Stumbling Toward Spring: Northwest Growers Scramble To Start During Coronavirus Crisis
It’s springtime in the Northwest: birds sing, emerald shoots are pushing up from the earth and the irrigation sprinklers tick, tick like clocks — same as always.
But so much else has changed.
Still, spring work starts up, ready or not. And Northwest growers are scrambling to figure out how to work around the global coronavirus pandemic and still bring in the coming harvest.
Farmers wonder: Can they get it done safely?
First Up: Asparagus
A good stretch north of Pasco, Washington, Jim Middleton’s farm crew is washing stacks of plastic boxes, called lugs. They rattle as they fall to the concrete, then they’re washed and picked up again. Soon, they’ll be packed with fresh-cut asparagus. The packing shed is a very small space, but workers can keep their distance from one another in the field.
“I don’t think it will be that bad,” Middleton says. “The crews are only one or two people, they are usually family members. We’re not ever congregating into big groups.”
Harvest begins in a few days, and he’s had little time to react. Asparagus harvest is brief and intense. It goes on every day for 10 weeks.

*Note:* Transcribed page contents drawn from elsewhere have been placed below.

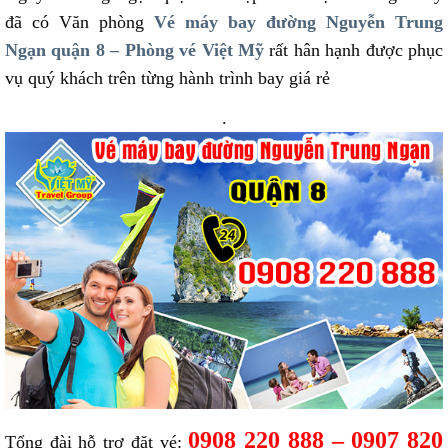
đã có Văn phòng
Vé máy bay đường Nguyễn Trung
Ngạn quận 8 – Phòng vé Việt Mỹ
rất hân hạnh được phục
vụ quý khách trên từng hành trình bay giá rẻ
.
0908 220 888 – 0907 820
Tổng đài hỗ trợ đặt vé: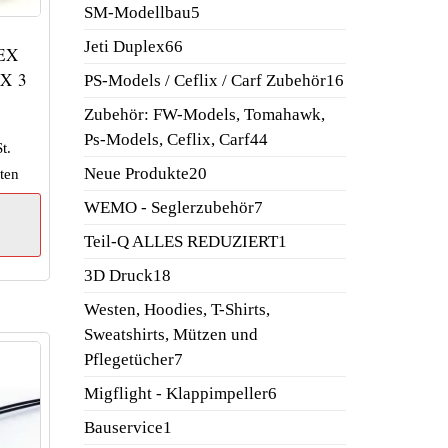
Produkte
5
SM-Modellbau
5
Produkte
66
Jeti Duplex
66
EX
Produkte
X 3
16
PS-Models / Ceflix / Carf Zubehör
16
Produkte
Zubehör: FW-Models, Tomahawk,
44
Ps-Models, Ceflix, Carf
44
t.
Produkte
20
Neue Produkte
20
ten
Produkte
7
WEMO - Seglerzubehör
7
Produkte
1
Teil-Q ALLES REDUZIERT
1
Produkt
18
3D Druck
18
Produkte
Westen, Hoodies, T-Shirts,
Sweatshirts, Mützen und
7
Pflegetücher
7
Produkte
6
Migflight - Klappimpeller
6
Produkte
1
Bauservice
1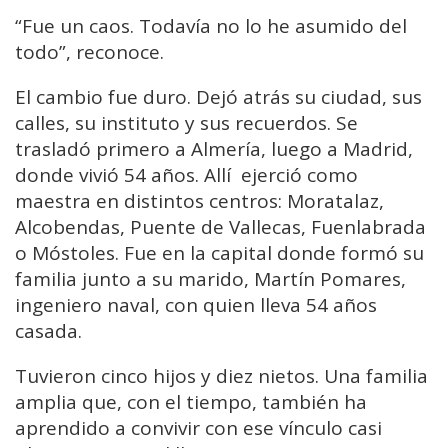
“Fue un caos. Todavía no lo he asumido del
todo”, reconoce.
El cambio fue duro. Dejó atrás su ciudad, sus
calles, su instituto y sus recuerdos. Se
trasladó primero a Almería, luego a Madrid,
donde vivió 54 años. Allí ejerció como
maestra en distintos centros: Moratalaz,
Alcobendas, Puente de Vallecas, Fuenlabrada
o Móstoles. Fue en la capital donde formó su
familia junto a su marido, Martín Pomares,
ingeniero naval, con quien lleva 54 años
casada.
Tuvieron cinco hijos y diez nietos. Una familia
amplia que, con el tiempo, también ha
aprendido a convivir con ese vínculo casi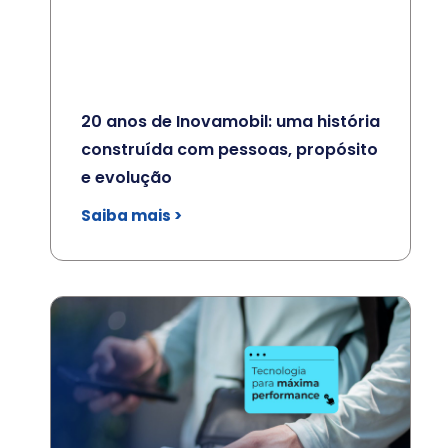
20 anos de Inovamobil: uma história
construída com pessoas, propósito
e evolução
Saiba mais >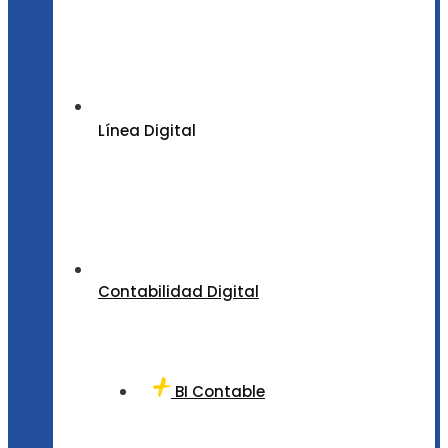
Línea Digital
Contabilidad Digital
BI Contable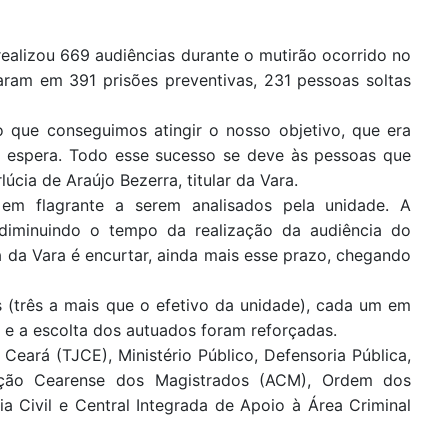
realizou 669 audiências durante o mutirão ocorrido no
taram em 391 prisões preventivas, 231 pessoas soltas
o que conseguimos atingir o nosso objetivo, que era
e espera. Todo esse sucesso se deve às pessoas que
lúcia de Araújo Bezerra, titular da Vara.
 em flagrante a serem analisados pela unidade. A
diminuindo o tempo da realização da audiência do
a da Vara é encurtar, ainda mais esse prazo, chegando
 (três a mais que o efetivo da unidade), cada um em
a e a escolta dos autuados foram reforçadas.
Ceará (TJCE), Ministério Público, Defensoria Pública,
ciação Cearense dos Magistrados (ACM), Ordem dos
a Civil e Central Integrada de Apoio à Área Criminal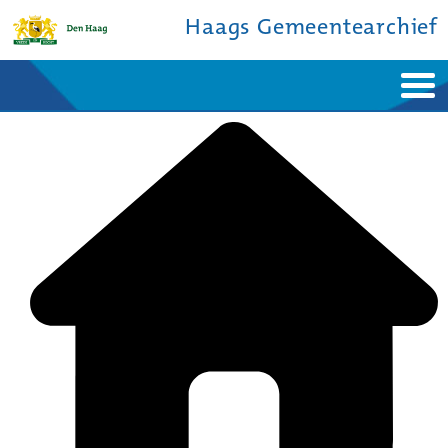
Haags Gemeentearchief
Home
Nieuws
Ontdek de stad
De studiezaal
Bronnen en collecties
Over ons
Contact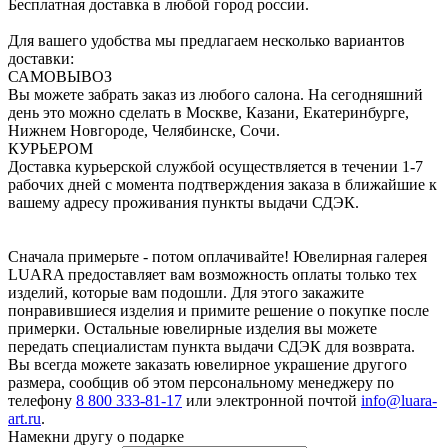
Бесплатная доставка в любой город россии.
Для вашего удобства мы предлагаем несколько вариантов
доставки:
САМОВЫВОЗ
Вы можете забрать заказ из любого салона. На сегодняшний
день это можно сделать в Москве, Казани, Екатеринбурге,
Нижнем Новгороде, Челябинске, Сочи.
КУРЬЕРОМ
Доставка курьерской службой осуществляется в течении 1-7
рабочих дней с момента подтверждения заказа в ближайшие к
вашему адресу проживания пункты выдачи СДЭК.
Сначала примерьте - потом оплачивайте! Ювелирная галерея
LUARA предоставляет вам возможность оплаты только тех
изделий, которые вам подошли. Для этого закажите
понравившиеся изделия и примите решение о покупке после
примерки. Остальные ювелирные изделия вы можете
передать специалистам пункта выдачи СДЭК для возврата.
Вы всегда можете заказать ювелирное украшение другого
размера, сообщив об этом персональному менеджеру по
телефону
8 800 333-81-17
или электронной почтой
info@luara-
art.ru
.
Намекни другу о подарке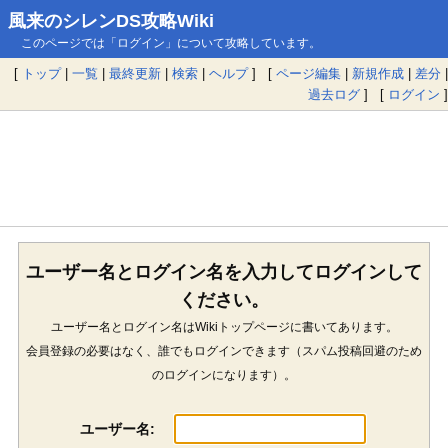
風来のシレンDS攻略Wiki
このページでは「ログイン」について攻略しています。
[
トップ
|
一覧
|
最終更新
|
検索
|
ヘルプ
] [
ページ編集
|
新規作成
|
差分
|
過去ログ
] [
ログイン
]
ユーザー名とログイン名を入力してログインして
ください。
ユーザー名とログイン名はWikiトップページに書いてあります。
会員登録の必要はなく、誰でもログインできます（スパム投稿回避のため
のログインになります）。
ユーザー名: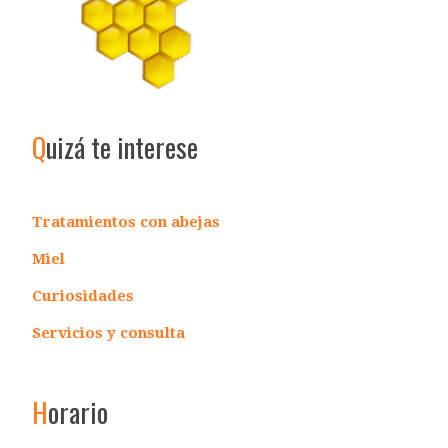
Q
uizá te interese
Tratamientos con abejas
Miel
Curiosidades
Servicios y consulta
H
orario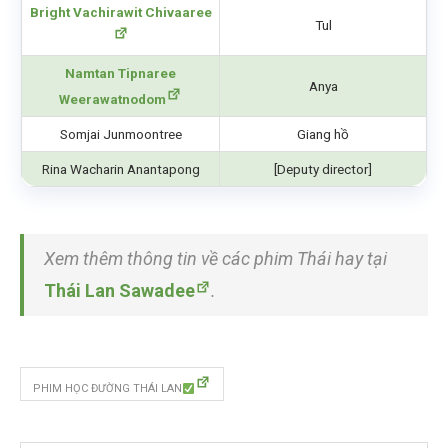
Bright Vachirawit Chivaaree
Tul
Namtan Tipnaree
Anya
Weerawatnodom
Somjai Junmoontree
Giang hồ
Rina Wacharin Anantapong
[Deputy director]
Xem thêm thông tin về các phim Thái hay tại
Thái Lan Sawadee
.
PHIM HỌC ĐƯỜNG THÁI LAN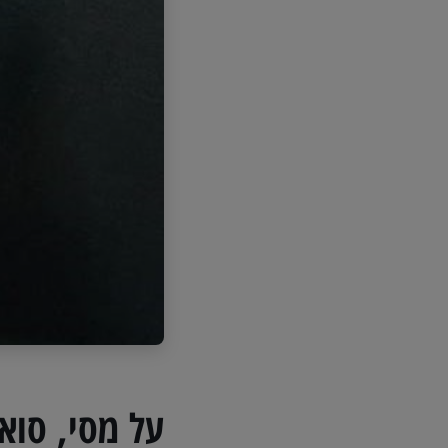
על מסי, סואר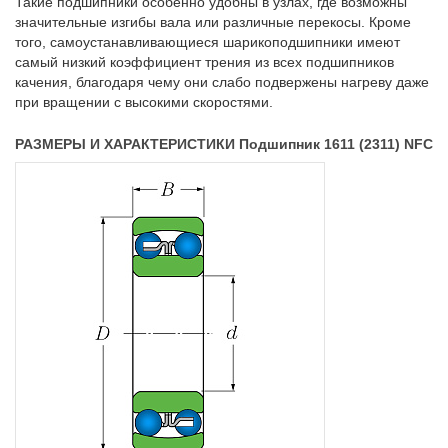
Такие подшипники особенно удобны в узлах, где возможны
значительные изгибы вала или различные перекосы. Кроме
того, самоустанавливающиеся шарикоподшипники имеют
самый низкий коэффициент трения из всех подшипников
качения, благодаря чему они слабо подвержены нагреву даже
при вращении с высокими скоростями.
РАЗМЕРЫ И ХАРАКТЕРИСТИКИ Подшипник 1611 (2311) NFC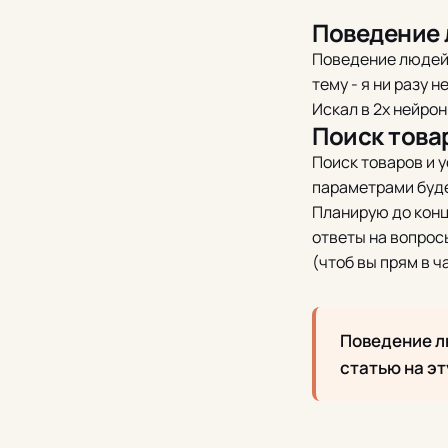
Поведение 
Поведение людей 
тему - я ни разу н
Искал в 2х нейрон
Поиск товар
Поиск товаров и у
параметрами буде
Планирую до конц
ответы на вопросы
(чтоб вы прям в 
Поведение лю
статью на эту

Just one or two virus cases could cripple his operation.
“So, we can’t take a two-week break in case people get sick,” Middleton says. “Without a regular workforce every single day, we’re going to get backed up quickly and have a lot of product that we wouldn’t be able to pack or sell -- that could get upside down in a big hurry.”
Off the record, other farmers say they’re really worried. They can’t find the normal cleaning supplies required by the federal government, pre-pandemic — supplies like bleach for wiping down worker stations.
They’re also worried about training their staff in time, especially in fruit and vegetable processing facilities, where workers often stand shoulder to shoulder.
Phil Clouse, with Gourmet Trading Company in Pasco, says he’s more mechanized. But he’s still mandating all workers in the processing plant wear protective gear like hairnets, aprons, gloves and hand-made masks. They’ll also clean the entire large facility more than the usual twice-daily.
“We’re going to check people for temperatures coming to work,” Clouse says. He adds that anybody that shows a fever won’t be let inside. “We’ll ask them to go home and quarantine themselves.”
Cherries Turn Sour?
Still to come are some of the Northwest’s most intensive hand-picked crops: cherries and blueberries. They'll be ready to harvest in late May and early June.
This year’s sweet cherry harvest could turn sour with the coronavirus.
The first hitch is planes. There are fewer and fewer routes to fly people, and therefore less cargo space. This year’s estimated 22 million boxes of cherries will be too perishable to wait. B.J. Thurlby is president of Northwest Cherry Growers, based in Yakima.
“If you’re a grower right now, it’s really making you nervous,” Thurlby says.
Yet another problem: Thurlby says cherries are often an impulse buy in the store. But these days, more shoppers are buying online and getting groceries delivered.
No Workers, No Fruit
Perhaps the largest problem for growers is the prospect of not enough pickers.
Mike Gempler is executive director of the Washington Growers League, a non-profit advocate for farm labor and employment.
He says since the Trump Administration has tightened the border with Mexico, only certain H-2A visa workers are allowed to come north. Gempler says Northwest growers might be short by as much as 30% of their normal guest workers.
Safely housing them will be a big issue, too. Many usually sleep in bunk beds, four to a room.
Gempler says, it’s all about keeping six feet apart in tight quarters and hand washing.
“Having hand sanitizer in every room,” Gempler says. “Having disinfectant wipes available at every entry and exit door.”
Another issue to resolve: Crews usually ride to the fields in packed vans.
Upon reflection, Gempler says there may be a solution to the foreign worker shortage. Some of the many locals who recently lost their jobs are driving out to the fields to find work.